In all the reports I have seen, metropolitan or city—the statements of the flushermen being to the same purport—there are complaints as to the uses to which the gully-holes are put in many parts, every kind of refuse admissible through the bars of the grate being stealthily emptied down them. The paviours, if they have an opportunity, sweep their surplus grout into the gullies, and so do the scavagers with their refuse occasionally, though this is generally done in the less-frequented parts, to get rid of the “slop,” which is valueless.

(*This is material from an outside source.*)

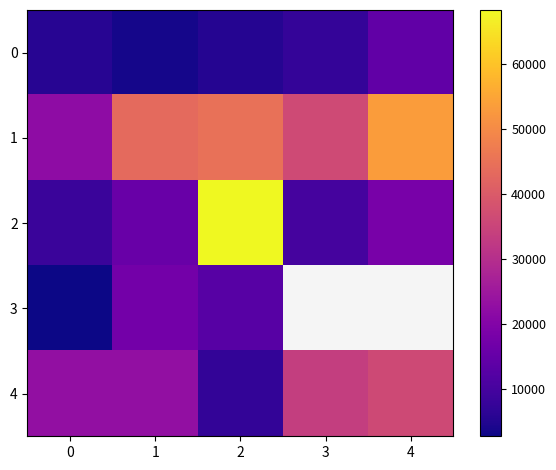

How many values in the 1 series exceed 43400?

2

In a report, published in 1851, Mr. Haywood points out the prevalence of the practice of using the gully-gratings as dustbins! A sewer under Billingsgate accumulated in a few months many cart-loads, composed almost wholly of fish-shells; and 114 cart-loads of fish-shells, cinders, and rubbish were removed from the sewers in the vicinity of Middlesex-street (Petticoat-lane); these had accumulated in about twelve months. “Reconstructing the gullies,” he says, “so as to intercept improper substances (which has been recently done at Billingsgate), might prevent this material reaching the sewers, but it would still have to be removed from the gullies, and would thus still cause perpetual expense. Indeed, I feel convinced that nothing but making public example by convicting and punishing some offenders, under clause 69 of ‘The City of London Sewers’ Act,’ will stop the practice, so universal in the poorer localities, of using the gullies as dustbins.”

The Gully-holes are now trapped—with very few exceptions, one report states, while another report intimates that gully-trapping has no exception at all. The trap is resorted to so that the effluvium from a gully-drain may not infect the air of the public ways; but among engineers and medical sanitary inquirers, there is much difference of opinion as to whether the system of trapping is desirable or not. The general opinion seems to be, however, that all gullies should be trapped.

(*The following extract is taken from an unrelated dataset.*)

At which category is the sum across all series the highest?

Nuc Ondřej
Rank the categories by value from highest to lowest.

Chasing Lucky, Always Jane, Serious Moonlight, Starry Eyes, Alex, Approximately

Of the City gully-traps, Mr. Haywood, in a report for the year 1851, says, as regards the period of their introduction:—

“About seventeen years ago your then surveyor (Mr. Kelsey) applied the first traps to sewer gullies, and from that date to the present the trapping of gullies has been adopted as a principle, and the city of London is still, I believe, the only metropolitan area in which the gullies are all trapped. The traps first constructed have since been (as all first inventions or adaptations ever have or will be) improved upon, and are rapidly being displaced by those of more improved construction.

“Now, of the incompatible conditions required of gully-traps, of the difficulty of obtaining such mechanical appliances so effective and perfect as can theoretically be devised, but yet of the extreme desirability of obtaining them as perfect as modern science could produce, your honourable court has, at least, for as long as I have had the honour of holding office under you, been fully alive to; no prejudice has opposed impediment to the introduction of novelties; your court has been always open to inventors, and, at the present time, there are sixteen different traps or modes of trapping gullies under trial within your jurisdiction.

“Nor has the provision of the means of excluding effluvium from the atmosphere been your only care; but the cleanliness of the sewers, and the prevention of accumulation of decomposing refuse, both by regulated cleansings, and by constructing the sewage upon the most improved principles, have also been your aim and that of your officers; and I do not hesitate to assert, that the offensiveness of the escape from the gullies has been of late years much diminished by the care bestowed upon the condition of the sewers.

“374 gullies have been retrapped in the City upon improved principles during the last year.”

The gully-traps are on the principle of self-acting valves, but it is stated in several reports, that these valves often remain permanently open, partly from the street refuse (especially if mixed with the débris from new or removed buildings) not being sufficiently liquified to pass through them, and partly from the hinges getting rusted, and so becoming fixed.